If a job-seeker is over 40 years old, many believe that they will not get hired. In Finland there also seems to be a belief that the older a person is, the greater likelihood there is that they will be among the first fired during co-determination talks.
Turku bus driver Tapio Ojala, 63, says the rhetoric holds that a worker over 50 is "an invaluable resource and a wealth of knowledge," but the reality is different: anybody middle-aged or older is asked when they will leave, retire, or move onto social assistance.
Seppo Koskinen, professor of labour law at the University of Turku, says that, "the most common example of age discrimination is in the job recruitment situation, where according to some recent studies those over 40 experience difficulties getting hired. The other common scenario is that co-determination talks target older workers," he says.
Research indicates that 1 in 10 employees have charged employers with age discrimination and are taking matters forward to the legal level.

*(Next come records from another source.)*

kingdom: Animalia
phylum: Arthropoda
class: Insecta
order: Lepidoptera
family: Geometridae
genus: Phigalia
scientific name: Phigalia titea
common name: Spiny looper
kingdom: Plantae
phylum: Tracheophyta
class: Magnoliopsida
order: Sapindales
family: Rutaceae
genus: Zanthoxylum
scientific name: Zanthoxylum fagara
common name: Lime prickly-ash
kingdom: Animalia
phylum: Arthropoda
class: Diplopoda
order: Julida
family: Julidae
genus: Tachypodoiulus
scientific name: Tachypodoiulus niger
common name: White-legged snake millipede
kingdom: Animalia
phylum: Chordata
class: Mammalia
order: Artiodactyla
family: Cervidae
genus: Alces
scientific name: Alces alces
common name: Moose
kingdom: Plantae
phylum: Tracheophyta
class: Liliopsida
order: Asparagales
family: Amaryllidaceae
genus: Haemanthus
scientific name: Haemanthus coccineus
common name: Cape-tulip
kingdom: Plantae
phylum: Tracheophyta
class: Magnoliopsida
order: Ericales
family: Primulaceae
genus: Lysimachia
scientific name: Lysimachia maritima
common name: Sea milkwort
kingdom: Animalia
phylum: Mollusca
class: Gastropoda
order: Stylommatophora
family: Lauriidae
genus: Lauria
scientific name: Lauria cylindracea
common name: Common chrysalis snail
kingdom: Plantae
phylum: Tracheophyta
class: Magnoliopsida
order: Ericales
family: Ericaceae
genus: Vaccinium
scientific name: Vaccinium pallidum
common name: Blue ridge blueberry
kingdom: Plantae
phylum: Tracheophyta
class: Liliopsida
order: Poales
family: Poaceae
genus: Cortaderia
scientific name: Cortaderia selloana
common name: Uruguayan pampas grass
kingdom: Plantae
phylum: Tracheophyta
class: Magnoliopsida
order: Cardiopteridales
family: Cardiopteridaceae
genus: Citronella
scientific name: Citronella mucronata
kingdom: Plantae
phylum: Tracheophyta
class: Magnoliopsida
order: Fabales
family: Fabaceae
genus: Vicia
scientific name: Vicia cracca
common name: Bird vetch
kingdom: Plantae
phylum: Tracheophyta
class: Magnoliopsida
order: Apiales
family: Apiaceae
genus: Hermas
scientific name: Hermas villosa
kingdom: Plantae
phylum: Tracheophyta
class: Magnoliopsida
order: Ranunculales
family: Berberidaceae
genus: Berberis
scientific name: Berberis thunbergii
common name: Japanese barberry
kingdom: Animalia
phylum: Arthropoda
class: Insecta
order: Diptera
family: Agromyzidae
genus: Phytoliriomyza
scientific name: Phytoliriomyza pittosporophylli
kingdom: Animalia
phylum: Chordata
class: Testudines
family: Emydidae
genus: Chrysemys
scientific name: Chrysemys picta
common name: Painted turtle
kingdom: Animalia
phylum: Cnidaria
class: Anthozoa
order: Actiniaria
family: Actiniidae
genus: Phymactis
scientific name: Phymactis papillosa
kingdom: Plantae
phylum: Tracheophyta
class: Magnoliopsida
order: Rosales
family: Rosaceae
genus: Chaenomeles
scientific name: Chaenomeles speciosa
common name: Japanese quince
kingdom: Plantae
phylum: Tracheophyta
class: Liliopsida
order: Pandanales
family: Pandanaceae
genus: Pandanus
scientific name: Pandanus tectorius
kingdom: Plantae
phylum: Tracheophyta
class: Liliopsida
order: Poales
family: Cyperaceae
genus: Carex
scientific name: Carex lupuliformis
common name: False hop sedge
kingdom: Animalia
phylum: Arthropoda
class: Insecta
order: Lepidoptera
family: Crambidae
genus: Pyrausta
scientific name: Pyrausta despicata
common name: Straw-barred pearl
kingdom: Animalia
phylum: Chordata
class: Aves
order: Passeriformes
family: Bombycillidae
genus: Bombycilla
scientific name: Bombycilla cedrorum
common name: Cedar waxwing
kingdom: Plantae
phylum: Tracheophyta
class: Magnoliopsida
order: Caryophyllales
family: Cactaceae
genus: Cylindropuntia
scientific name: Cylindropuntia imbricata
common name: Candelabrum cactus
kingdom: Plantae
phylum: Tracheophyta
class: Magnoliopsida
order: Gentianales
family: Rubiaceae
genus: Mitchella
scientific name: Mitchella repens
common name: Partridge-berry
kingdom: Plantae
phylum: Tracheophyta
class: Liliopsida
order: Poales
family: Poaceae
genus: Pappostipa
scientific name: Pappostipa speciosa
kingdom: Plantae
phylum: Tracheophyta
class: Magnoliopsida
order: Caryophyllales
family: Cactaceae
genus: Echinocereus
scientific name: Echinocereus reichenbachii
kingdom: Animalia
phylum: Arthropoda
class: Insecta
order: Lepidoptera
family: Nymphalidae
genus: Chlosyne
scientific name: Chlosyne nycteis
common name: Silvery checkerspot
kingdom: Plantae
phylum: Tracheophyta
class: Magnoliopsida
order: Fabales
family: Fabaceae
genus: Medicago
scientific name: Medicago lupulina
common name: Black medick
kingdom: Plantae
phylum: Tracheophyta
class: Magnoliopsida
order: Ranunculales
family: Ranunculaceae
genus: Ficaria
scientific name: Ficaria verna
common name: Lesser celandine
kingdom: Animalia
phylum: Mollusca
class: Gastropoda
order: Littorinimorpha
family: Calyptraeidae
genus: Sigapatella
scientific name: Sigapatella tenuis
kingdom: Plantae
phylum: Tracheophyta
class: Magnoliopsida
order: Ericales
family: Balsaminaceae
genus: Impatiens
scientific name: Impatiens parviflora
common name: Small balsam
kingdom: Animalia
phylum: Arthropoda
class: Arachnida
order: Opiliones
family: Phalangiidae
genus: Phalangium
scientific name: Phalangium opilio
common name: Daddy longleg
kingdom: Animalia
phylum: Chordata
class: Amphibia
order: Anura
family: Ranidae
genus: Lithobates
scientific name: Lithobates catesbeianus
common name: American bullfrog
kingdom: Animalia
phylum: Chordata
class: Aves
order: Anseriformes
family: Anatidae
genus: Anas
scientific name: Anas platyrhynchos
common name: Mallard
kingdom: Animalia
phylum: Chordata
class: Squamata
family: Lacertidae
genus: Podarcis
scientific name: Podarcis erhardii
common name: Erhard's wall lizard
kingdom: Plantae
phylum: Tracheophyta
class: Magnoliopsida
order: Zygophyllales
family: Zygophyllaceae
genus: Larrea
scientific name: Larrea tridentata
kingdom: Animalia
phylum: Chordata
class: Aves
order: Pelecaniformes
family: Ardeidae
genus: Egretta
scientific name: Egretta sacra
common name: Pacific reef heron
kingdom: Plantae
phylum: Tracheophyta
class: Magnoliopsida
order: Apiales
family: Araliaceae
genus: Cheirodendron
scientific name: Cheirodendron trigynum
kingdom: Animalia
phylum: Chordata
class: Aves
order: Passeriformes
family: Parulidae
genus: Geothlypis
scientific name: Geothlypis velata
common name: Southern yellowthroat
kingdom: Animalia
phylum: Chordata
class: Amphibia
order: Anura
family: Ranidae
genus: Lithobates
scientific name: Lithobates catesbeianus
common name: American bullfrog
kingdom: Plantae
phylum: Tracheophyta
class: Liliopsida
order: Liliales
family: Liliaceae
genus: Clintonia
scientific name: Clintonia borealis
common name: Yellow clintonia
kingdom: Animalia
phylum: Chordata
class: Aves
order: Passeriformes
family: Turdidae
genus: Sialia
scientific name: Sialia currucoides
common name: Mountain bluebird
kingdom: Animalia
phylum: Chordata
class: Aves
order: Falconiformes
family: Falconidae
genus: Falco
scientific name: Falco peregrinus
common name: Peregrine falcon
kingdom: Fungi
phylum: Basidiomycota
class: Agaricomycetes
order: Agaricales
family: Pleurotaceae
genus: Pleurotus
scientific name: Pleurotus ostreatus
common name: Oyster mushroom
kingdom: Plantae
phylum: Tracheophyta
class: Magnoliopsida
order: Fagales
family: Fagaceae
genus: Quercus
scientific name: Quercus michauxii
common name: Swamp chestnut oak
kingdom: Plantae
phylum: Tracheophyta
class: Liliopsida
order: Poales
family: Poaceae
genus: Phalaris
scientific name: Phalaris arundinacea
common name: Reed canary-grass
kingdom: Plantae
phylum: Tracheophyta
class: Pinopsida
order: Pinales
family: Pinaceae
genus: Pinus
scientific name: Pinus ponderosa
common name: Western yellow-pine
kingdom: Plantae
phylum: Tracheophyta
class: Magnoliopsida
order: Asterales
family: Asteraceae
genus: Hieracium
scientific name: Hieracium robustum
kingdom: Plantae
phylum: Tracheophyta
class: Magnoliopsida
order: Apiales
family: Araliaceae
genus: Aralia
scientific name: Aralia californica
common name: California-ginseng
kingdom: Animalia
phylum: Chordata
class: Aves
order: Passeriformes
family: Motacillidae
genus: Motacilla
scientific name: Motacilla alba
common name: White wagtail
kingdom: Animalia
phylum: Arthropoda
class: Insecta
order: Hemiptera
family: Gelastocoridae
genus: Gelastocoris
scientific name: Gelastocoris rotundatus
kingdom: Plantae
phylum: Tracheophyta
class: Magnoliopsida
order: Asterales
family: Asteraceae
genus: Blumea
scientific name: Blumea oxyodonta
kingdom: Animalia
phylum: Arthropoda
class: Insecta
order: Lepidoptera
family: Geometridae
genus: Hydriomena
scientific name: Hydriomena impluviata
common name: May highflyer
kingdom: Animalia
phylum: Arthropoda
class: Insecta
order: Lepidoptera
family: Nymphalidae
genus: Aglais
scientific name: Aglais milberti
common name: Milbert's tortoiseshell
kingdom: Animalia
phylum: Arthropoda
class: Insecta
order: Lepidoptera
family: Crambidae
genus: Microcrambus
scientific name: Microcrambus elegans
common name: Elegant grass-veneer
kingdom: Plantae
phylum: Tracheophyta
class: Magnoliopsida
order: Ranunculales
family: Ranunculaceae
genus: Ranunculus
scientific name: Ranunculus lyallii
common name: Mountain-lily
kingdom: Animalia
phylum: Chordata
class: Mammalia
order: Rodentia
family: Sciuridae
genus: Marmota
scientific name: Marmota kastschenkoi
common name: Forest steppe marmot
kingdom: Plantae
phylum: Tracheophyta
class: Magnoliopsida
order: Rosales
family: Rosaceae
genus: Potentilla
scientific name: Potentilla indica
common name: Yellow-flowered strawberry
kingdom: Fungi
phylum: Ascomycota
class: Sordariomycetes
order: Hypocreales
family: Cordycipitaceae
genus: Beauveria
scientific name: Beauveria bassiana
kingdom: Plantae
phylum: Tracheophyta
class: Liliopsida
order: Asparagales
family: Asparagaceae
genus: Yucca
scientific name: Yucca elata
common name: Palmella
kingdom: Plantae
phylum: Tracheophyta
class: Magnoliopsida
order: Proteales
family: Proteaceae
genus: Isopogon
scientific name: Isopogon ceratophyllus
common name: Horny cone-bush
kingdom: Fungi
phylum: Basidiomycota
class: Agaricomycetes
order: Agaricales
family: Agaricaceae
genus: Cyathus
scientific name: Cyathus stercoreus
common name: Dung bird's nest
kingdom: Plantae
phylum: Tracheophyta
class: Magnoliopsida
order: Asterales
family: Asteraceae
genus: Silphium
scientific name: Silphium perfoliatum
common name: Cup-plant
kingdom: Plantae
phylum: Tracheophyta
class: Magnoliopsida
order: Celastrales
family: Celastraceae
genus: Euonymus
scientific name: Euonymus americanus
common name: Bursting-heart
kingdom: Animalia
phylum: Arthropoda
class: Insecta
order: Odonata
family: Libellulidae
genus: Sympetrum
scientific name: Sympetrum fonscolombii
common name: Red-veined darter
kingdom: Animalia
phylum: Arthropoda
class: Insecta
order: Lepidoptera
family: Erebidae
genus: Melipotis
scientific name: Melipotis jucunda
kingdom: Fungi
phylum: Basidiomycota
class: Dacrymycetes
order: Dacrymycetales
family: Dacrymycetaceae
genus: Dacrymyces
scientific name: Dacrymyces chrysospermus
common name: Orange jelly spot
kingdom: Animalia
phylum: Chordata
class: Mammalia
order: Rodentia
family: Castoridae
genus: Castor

However, according to a Statistics Finland report published in May of this year, it is the young - those under 30 - who report experiencing far more age discrimination than those over 50 in the most recent "Quality of Work Life Survey." In the survey, compiled during 2013, the 50+ set reported experiencing several percentage points less discrimination in the workplace when measured with comparable statistics dating back to 1997 at the end of the last recession.